The majority of the recorded results for the tests described in Section 3 are provided in Figure 2. The cell colours represent the success of the test and are graded from green to red. 100% pass rate results are represented as a dark green colour, the colour changes depending on the success rate to red which indicates 0% pass rate, or alternatively 100% failure rate. Where the colour does not clearly show the result, then the percentage number is also displayed. Grey indicates that the specific test was not executed on that particular file type. For example, as mentioned above, if the file type should contain a magic number, then this test was performed and the printable character test was ignored.

Some of the tests were exploratory in nature in an attempt to discover if the gathered metrics could be used to identify malicious code. Examples of these exploratory tests were in the cataloguing of API calls distinguishable in the executable as well as the process memory directly after launch and then again 30 seconds after launch. The results of these tests are presented in Figures 3-6. The remainder of this section reviews the results gathered during the testing and provides some context, discussion and background into the tests and the recorded results. A clarification of a test’s success is provided in Table 3.

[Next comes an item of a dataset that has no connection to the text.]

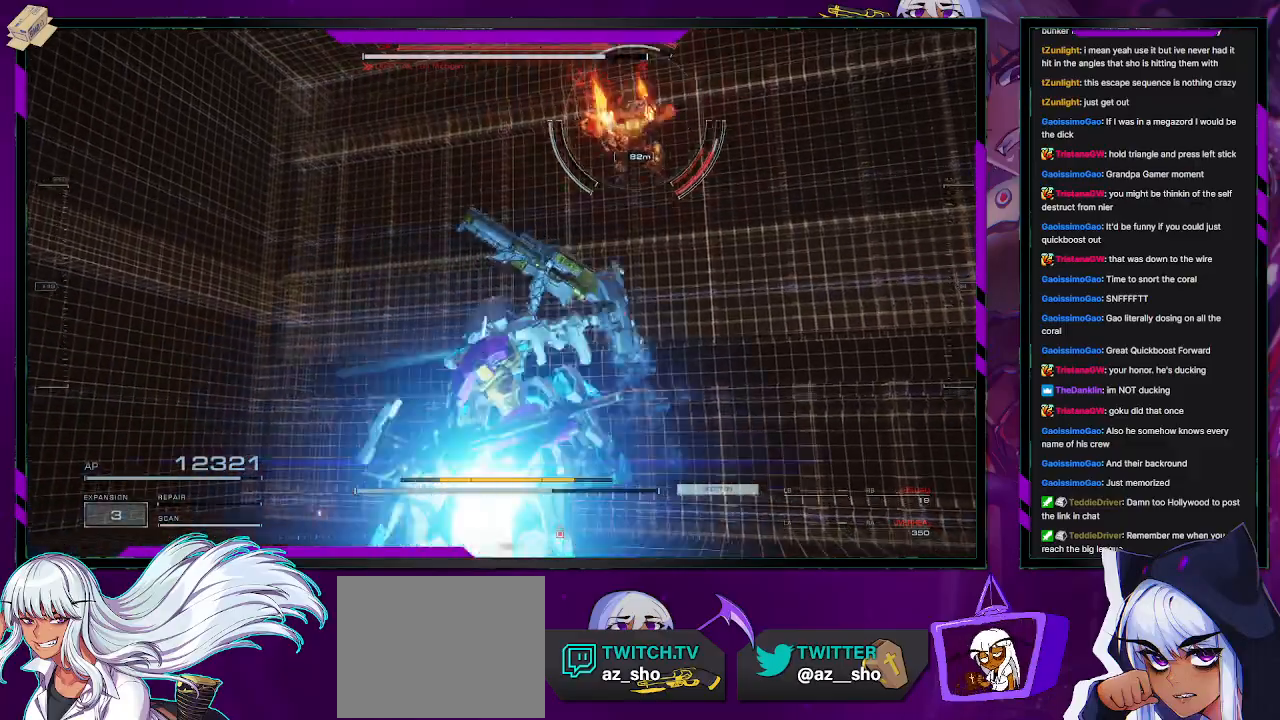
{"buttons": ["A", "R2"], "left_stick": "up", "right_stick": "center", "events": [[333, "A", "up"], [350, "A", "down"], [383, "L2", "up"], [417, "left_stick", "up"], [450, "A", "up"], [483, "A", "down"]]}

File content analysis. These tests were performed on the files generated by a process. These tests included the analysis of the created file’s magic number value, or for plain text files, the percentage of humanly readable characters within the file was analysed. Other tests included the Chi-Square entropy of the content of the file as well as the BitByte value test. Of all the tests performed these were some of the most successful in differentiating between output generated from benign and malicious processes, a summary of the results is provided in Table 4. No individual test achieved 100% accuracy but the BitByte test is worth highlighting as its results were more accurate than the plain entropy tests when working on files with unknown content. The magic number test combined with known file extension tests also achieved high accuracy, but these rely on the created files having a known extension. These tests could be bypassed, by ransomware using well-known extensions on their output, as highlighted by the results recorded when analysing the files generated by the NotPetya ransomware strain which does not modify the extension of the files it attacks [64].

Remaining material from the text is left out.